Resulta más fácil y barato prohibir que revertir la austeridad neoliberal que nos gobierna y que es la responsable directa con sus recortes del caos actual en el que nos hallamos tanto en sanidad como en educación, residencias de ancianos o ingreso mínimo vital. Un caos del que no se sale con letanías y prohibiciones, sino con decisiones y con dinero. Decisiones que deben acabar con el maltrato neoliberal, que han de ser participadas y compartidas, como la que, con todas las limitaciones, ha tomado el gobierno autonómico de la Comunitat Valenciana en relación al regreso a clase. Su protocolo no rompe la política neoliberal, pero ha sido pactado con toda la comunidad educativa, comenzando por los sindicatos. Se ha dotado con 200 millones de euros y comprometido la contratación de 4600 profesionales, así como la adecuación de espacios para poder reducir las ratios. Veremos en qué queda, pero, en todo caso, resulta muy diferente a la forma en la que procede el gobierno del PP con C’s en la Comunidad de Madrid, donde se espera huelga en la enseñanza. Ya tuvo Madrid una huelga de las escuelas de idiomas a principios del verano. Ahora son todas las centrales sindicales las que convocan y lo hacen en todos lo tramos educativos, menos el universitario. Los paros están previstos para los días 4,8,9 y 10 de septiembre. Las razones, claras: se reclaman centros abiertos y seguros, y medios que lo hagan posible, además de diálogo y negociación. El gobierno de Ayuso bracea acusando de politización a los sindicatos cuando son, precisamente, las decisiones políticas de su ejecutivo contra el derecho a la educación o a la salud las que llevarán a esta huelga y las que han llevado a aumentar los contagios de manera exponencial en la comunidad.
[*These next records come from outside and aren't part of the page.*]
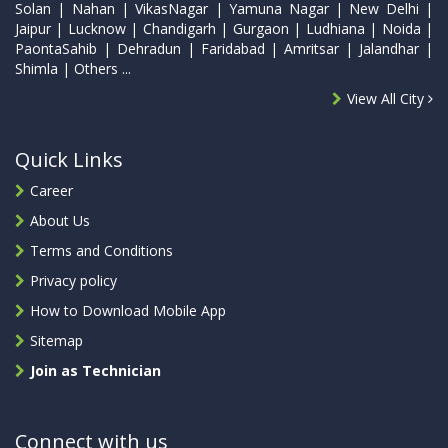
Solan | Nahan | VikasNagar | Yamuna Nagar | New Delhi |
Jaipur | Lucknow | Chandigarh | Gurgaon | Ludhiana | Noida |
PaontaSahib | Dehradun | Faridabad | Amritsar | Jalandhar |
Shimla | Others ...
View All City
Quick Links
Career
About Us
Terms and Conditions
Privacy policy
How to Download Mobile App
Sitemap
Join as Technician
Connect with us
Mientras la mayoría nos preocupamos por el aumento de los casos de Covid-19, la falta de medios y previsión en escuelas y atención primaria, en cómo llegar a fin de mes, por la inseguridad en el empleo, el retraso en el pago del ERTE o simplemente el Ingreso Mínimo Vital que no se concede, otros siguen a lo suyo. Es decir, aprovechar los gobiernos autonómicos para continuar dando negocio y exenciones a sus poderosos amigos. Lo demás, no va con ellos ni les interesa.
La vuelta al cole ya está aquí. La huelga madrileña representa un anuncio importante y su éxito es muy necesario. No hay forma de avanzar ni en salud, ni en educación o en igualdad sin la lucha.
Por cierto, el Borbón sigue en Abu Dabi también a lo suyo: proteger el patrimonio familiar.